As most historians can tell us, there are no absolutely stable societies. The most prosperous ones are doomed to sink into oblivion. However, what we are interested in most of the time is the transient stability that societies display. After all human beings only live a finite amount of time. The notion of society itself is much of a human construct: without the dynamical interaction with its constituent members, a society is merely a label that we impose on a group of people. And within such networks of interaction, we do see that the most extreme behavior usually incur the greatest threat to the sustainability of the society. If a society handles such internal stress well, then it is stable by definition.
On the most naive level, the legal systems provide societies with the most preliminary stablizer. If criminals were not tried in a court and punished according to some predrafted rules, any civilization will go down immediately as a result of unscrupulous actions of even just a few exceptional moral outcasts. Above the criminal laws come about civil laws, which literally brings the whole nature of legality onto a higher civic level. In a modernized society like ours, civil laws play a much more quotidian role than criminal laws, since it deals with more sensitive issues characteristic of social relationships between individuals. Such relationship could be family-oriented, or monetary. In the later case, since capital is the driving force behind the evolution of most societies, we see a clear need for its regulation. The recent event of south east asia financial crisis reminds us of how important it is for societies to incorporate measures against sudden change in its economic status, and to have competent financial advisory board to forestall such catastropic events.
Taking a different perspective, we see that another age-worn institution rooted from the most nascent societies in history, namely religions, also produce the same stabilizing effect on societies. The most quintessential example is probably Christianity. Since its advent, the European nations have enjoyed a relatively peaceful period known as the middle age. And the fundamental mechanism behind its pacifying effect is its teaching against violence and other types of extreme behaviors quite common in a period of rapid political power overturn. Another less well known example is provided by the Confucius teaching in Ancient China. It is an amazing poltical fate for ancient china to boast such long period of relative peace, deliminated by its dynasties which typically last around 300 hundred years. The essential ingredient in the Confucius doctrines is again civic comport and actions, but rather than with the promise of earning the ticket to heaven, the emperors made it a requirement for its office candidates to pass exams based on such teachings. The result of course was the same. While the merit system was able to select some of the best minds amongst its citizenry, it also set up a general tone of pacification and conformity in the geographically extended and multicultural nation.

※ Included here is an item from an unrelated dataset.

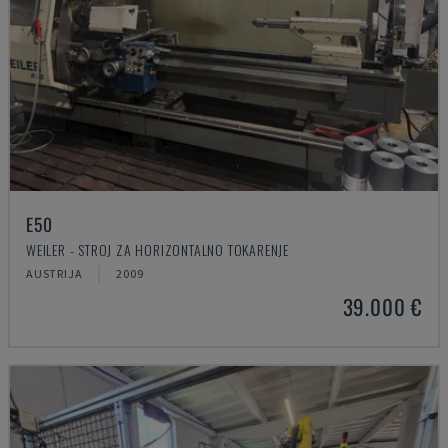
E50
WEILER - STROJ ZA HORIZONTALNO TOKARENJE
AUSTRIJA
2009
39.000 €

Finally modern bureacratic politics also sought after social stability by employing such ad hoc devices as military suppression and political propaganda, often mixed together in a fussilade against certain extreme groups in the society. The recent attack on the western world by certain terrorist groups fueled the need for a regenerative security platform aimed at stifling further aggressions. The reaction is perfectly natural since it is the governments responsibility to help promote a sense of safety among its subjects. And the leaders well recognize that such critical moments in the history of their nation are the most indicative of their political leadership and stability of their nation. Therefore they usually become much more proactive and alert in such periods. In the United States, the president usually enjoys a brief rally period of high performance rating during national crisis, which for instance helped Franklin Roosevelt win his 4 straight elections. Such spectacular phenomenon also shows that the average educated citizens are very much aware of the need of a strong leader to fight against any imminent threat to social stability, and they do their best to promote the needed strength within their present leaders, by temporily relinquishing their true political and ideological beliefs.
Thus we have established a strong liaison between societal stability on one hand, and its defensive mechanism against internal radicals on the other hand. History has taught us over and over that a well-functioning society must be responsive and effective to deal with abnormal and devious behavior characteristic of us free-thinking human beings. Negligence of this essential duty will often result in the collapse of a seemingly invincible nation-state, such as the Roman empire, and inflict tremendous discommode among its citizens, which ultimately could lead to the termination of a political power.